The gender gap of faculty and staff in higher education is an issue that is becoming increasingly important to women nationwide, but also to women on AU’s campus. Statistically, women make up one quarter of the total amount of college professors, and men outnumber women in the position of college president two to one.
One nationwide group that addresses these issues and many more relating to women in higher education is the American Association of University Women (AAUW). Dr. Marie Morris, provost at AU, felt compelled to meet with President Pistole to officially make AU a member of the AAUW.
“President Pistole and I decided that AU should become a member of the American Association for University Women,” said Morris. “With that membership, the university gets two members. They are Stephanie Moran, community engagement officer for the university, and Dr. Jaye Rogers, professor of history and chair of the Department of History & Political Science. I have held my own personal membership for the last number of years.”
When asked about specific things that she believes need to be addressed, both nationwide and at AU, Morris said: “One of the ways we are working to address any salary inequities is to benchmark salaries against benchmark standards.”
“These benchmarks better allow us to compensate for the role without gender bias,” she continued. “For example, faculty salaries are benchmarked against salaries at similar institutions and with regard to rank and discipline. This way we can make sure that male and female faculty are being compensated at the same level.”
Dr. Jaye Rogers noted that the AAUW is a multifaceted organization that does much more than just address “pay equity and combating gender gaps in employment.”
“The organization also provides scholarships, educational opportunities and networking with women across a wide spectrum of higher education—from well-known schools like Harvard to state institutions such as Purdue and even private faith-based universities like AU,” Rogers said.
“Large schools and smaller colleges, public and private—we don’t always have opportunities to talk to each other,” Rogers said. “AAUW provides members a wealth of knowledge and a chance to share ideas and experiences regardless of the size of the institutions.”
To get the ball rolling and get the word out to other AU faculty and staff, Morris, Rogers and Moran organized a luncheon.
“When we extended the invitation for this first women’s luncheon we weren’t sure how many AU women faculty and staff would even be interested,” said Morris.
“We had 56 women RSVP to come. We will be following up with these women with a survey to find out if they want to continue to meet and what kind of educational topics or service projects they would have interest in pursuing.”
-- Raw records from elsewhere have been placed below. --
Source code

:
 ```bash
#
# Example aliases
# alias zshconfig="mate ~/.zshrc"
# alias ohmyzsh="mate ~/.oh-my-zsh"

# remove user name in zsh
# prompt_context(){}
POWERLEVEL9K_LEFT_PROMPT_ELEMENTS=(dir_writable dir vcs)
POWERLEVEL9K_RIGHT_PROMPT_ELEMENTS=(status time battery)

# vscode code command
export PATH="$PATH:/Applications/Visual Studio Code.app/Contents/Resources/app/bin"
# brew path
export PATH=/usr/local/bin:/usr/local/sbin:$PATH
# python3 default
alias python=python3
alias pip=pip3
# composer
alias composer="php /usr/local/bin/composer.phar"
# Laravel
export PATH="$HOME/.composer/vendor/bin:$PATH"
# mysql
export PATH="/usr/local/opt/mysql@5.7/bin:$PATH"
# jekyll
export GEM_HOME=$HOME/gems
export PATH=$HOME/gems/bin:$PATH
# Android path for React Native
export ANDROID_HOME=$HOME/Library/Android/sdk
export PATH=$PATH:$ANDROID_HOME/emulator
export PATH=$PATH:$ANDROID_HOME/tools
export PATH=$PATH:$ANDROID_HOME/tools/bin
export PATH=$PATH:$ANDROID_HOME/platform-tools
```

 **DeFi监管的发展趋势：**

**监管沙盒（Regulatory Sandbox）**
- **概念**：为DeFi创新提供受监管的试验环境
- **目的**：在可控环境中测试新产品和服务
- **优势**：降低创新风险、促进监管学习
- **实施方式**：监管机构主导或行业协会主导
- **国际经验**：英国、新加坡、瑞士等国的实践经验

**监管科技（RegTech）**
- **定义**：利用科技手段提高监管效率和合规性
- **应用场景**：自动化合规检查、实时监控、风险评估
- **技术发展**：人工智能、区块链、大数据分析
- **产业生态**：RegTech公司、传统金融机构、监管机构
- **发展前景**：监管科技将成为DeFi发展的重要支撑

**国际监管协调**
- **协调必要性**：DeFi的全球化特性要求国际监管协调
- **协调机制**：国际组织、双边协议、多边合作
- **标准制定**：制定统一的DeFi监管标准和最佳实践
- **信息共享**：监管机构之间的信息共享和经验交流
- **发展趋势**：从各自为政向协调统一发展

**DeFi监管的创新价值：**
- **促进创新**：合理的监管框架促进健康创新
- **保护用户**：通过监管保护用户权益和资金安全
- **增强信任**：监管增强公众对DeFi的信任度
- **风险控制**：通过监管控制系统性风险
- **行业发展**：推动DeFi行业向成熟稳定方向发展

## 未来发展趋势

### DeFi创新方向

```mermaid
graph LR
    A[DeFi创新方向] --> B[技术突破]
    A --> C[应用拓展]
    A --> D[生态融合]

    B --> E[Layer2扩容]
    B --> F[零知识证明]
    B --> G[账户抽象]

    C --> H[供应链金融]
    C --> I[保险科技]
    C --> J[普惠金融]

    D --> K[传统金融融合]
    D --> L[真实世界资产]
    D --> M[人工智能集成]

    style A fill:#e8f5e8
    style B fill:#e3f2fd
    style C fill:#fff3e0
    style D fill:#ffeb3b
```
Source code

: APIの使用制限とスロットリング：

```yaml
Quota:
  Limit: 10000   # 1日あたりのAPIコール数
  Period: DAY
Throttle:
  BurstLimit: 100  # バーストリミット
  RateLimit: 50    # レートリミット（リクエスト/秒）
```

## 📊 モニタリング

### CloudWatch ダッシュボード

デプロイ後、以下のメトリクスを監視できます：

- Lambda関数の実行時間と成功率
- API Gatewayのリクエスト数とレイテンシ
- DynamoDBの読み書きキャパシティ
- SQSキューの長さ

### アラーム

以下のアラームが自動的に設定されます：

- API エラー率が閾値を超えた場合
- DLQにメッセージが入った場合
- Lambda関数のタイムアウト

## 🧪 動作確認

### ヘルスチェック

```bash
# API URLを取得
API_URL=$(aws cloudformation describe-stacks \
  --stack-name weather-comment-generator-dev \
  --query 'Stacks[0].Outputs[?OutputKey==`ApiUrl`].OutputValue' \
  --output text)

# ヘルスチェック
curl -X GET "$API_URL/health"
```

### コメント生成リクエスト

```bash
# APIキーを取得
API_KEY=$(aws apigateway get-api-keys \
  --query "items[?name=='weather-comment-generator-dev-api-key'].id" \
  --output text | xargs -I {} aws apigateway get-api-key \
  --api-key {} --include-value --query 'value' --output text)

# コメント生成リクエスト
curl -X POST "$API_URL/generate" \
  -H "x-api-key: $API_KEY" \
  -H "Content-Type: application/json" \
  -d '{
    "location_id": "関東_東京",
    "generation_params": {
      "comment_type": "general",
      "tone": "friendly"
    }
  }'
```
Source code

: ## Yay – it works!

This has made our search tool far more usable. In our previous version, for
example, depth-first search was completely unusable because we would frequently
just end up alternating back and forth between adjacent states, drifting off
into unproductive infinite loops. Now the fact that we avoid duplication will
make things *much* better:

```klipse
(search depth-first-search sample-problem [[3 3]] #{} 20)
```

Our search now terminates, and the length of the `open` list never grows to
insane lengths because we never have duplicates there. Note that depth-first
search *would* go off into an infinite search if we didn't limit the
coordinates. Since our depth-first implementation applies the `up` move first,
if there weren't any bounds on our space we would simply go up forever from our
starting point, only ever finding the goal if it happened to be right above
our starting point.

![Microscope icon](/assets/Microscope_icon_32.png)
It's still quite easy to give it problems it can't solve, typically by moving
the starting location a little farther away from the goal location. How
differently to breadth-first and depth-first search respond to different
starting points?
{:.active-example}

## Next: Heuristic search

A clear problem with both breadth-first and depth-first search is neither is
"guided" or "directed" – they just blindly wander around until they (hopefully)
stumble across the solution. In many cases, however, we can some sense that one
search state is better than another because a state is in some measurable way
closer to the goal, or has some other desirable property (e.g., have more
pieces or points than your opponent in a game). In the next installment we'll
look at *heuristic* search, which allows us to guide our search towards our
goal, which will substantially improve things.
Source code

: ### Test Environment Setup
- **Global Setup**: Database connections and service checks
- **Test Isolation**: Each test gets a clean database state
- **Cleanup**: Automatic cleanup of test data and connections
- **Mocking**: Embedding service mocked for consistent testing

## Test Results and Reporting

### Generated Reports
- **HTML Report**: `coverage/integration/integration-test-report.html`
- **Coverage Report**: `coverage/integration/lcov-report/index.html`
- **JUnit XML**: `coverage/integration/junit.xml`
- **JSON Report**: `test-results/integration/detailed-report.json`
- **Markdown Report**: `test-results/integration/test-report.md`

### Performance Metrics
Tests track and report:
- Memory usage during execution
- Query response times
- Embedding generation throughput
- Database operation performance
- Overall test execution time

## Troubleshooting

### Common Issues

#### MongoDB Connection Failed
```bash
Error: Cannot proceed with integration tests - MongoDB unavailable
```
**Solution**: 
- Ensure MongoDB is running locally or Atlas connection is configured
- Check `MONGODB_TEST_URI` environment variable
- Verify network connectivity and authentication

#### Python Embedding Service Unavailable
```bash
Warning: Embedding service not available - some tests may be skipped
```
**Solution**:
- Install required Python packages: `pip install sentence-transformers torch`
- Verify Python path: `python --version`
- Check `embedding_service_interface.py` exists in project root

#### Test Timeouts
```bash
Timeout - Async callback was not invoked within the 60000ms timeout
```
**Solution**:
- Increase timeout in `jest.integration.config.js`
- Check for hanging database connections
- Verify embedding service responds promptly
“Because even though we have made great strides, women still do not make as much as men for the same job and still are not considered for executive leadership positions as readily as men. You can get more facts from the AAUW website. You’ll see on the their website that there’s lots of research and development opportunities,” Morris continued.
Rogers noted, too, that an array of topics were discussed at the luncheon: “One of the questions we asked at the luncheon was what kind of ‘programs’ would women like to have at meetings? Not surprisingly, women want to learn more about issues that we all address throughout the stages of our lives: financial and retirement planning; serving as caretakers for aging relatives and navigating the mountains of paperwork for Medicare and nursing homes; juggling work and home responsibilities; personal wellness, etcetera.”
“So yes, our efforts as women employed by the University look at gender and pay gaps locally and nationally, but AAUW also provides us the chance to learn from other women in ways that have an impact on both our professional and personal lives,” Rogers said.
In closing, Morris said, “When we can empower young women and girls to be the person God created them to be, contribute to society in meaningful ways and be respected, then I think our world can be a better place.”